Today’s Solutions: December 22, 2024

You may already know that the world wastes an overwhelming amount of food, with more than a third of the food produced being thrown away. But our global food system is currently also plagued by another urgent problem.

Over the past four decades, the world has lost up to one-third of the amount of land capable of growing nutrient-rich crops, and arable land is only expected to shrink even further due to the effects of climate change.

Now, an emerging group of startups and researchers are convinced that answers to the impending food crisis may not lie on land at all – instead, they’re looking to the ocean and to feed future populations with crops grown on floating farms and fed by seawater.

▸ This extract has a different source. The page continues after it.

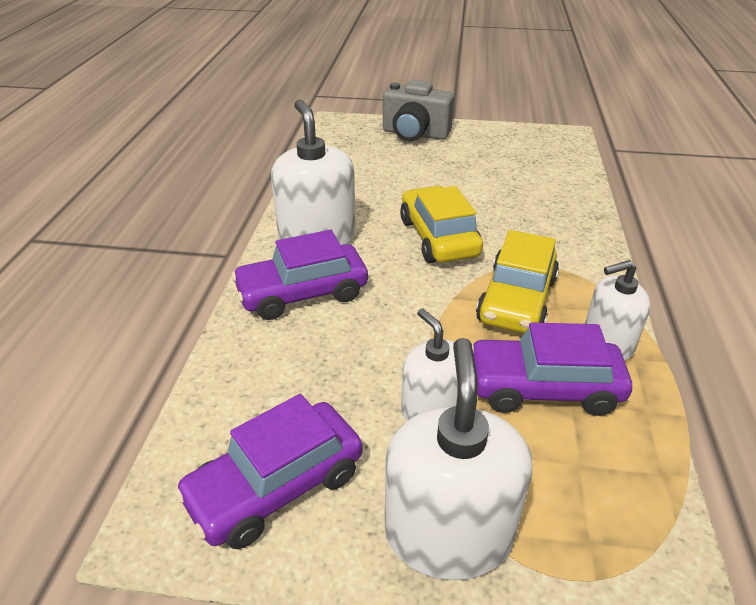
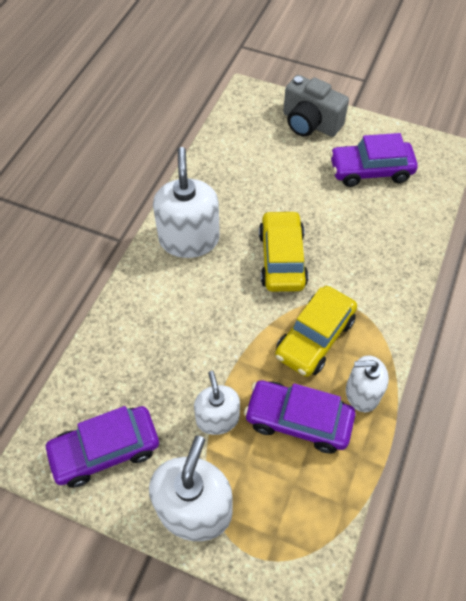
camera: 15 degrees right, 20 degrees up
purple car [231,230,368,320] -> purple car moved to [330,133,418,187]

As sea levels rise, salt levels are creeping up in the rivers and underground aquifers that irrigate fields, thus interfering with nutrient uptake and damaging tissue. Once it reaches farmlands, salt requires significant resources to remove from soil — the most common methods involve large amounts of fresh water, which is already scarce.

This has sent researchers on a long-running race to find staple crops that can grow despite constantly increasing salinity. One of the frontrunners that have managed to make real progress in this quest is Canadian startup Agrisea.

The company is currently zeroing in on developing gene-edited salt-tolerant crops with the goal of soon growing them on floating farms in sea-flooded plains or anchored directly in the ocean.

Agrisea’s proposed method involves first isolating stem cells from crops like rice, then using CRISPR gene-editing technology to insert a DNA sequence that would eventually allow the plant to tolerate high levels of seawater.

Thus far, the startup’s founders are working to grow rice plants in water one-third the salinity of seawater and plan to have small farms floating off the shores of Kenya and Grand Bahama Island by the end of the year.

Agrisea pushes crops out in the ocean, but Scotland-based company, Seawater Solution, takes a different approach. The company takes degraded coastal farmland, seeds it with naturally salt-tolerant herbs, then floods the area by removing seawalls or pumping in water from the ocean to create an artificial salt marsh.

In this new wetland ecosystem, crops grow without fertilizers, pesticides, or freshwater. They also hold soil in place, preventing erosion, and feed on nitrates and carbon, both of which over-accumulate in waters near human populations due to factors like agricultural runoff and CO2 emissions.

We wrote an Optimist Daily View about the potential for halophytes, salt-loving crops, to feed our growing population. We are excited to see more companies coming on board with this innovative solution for food security.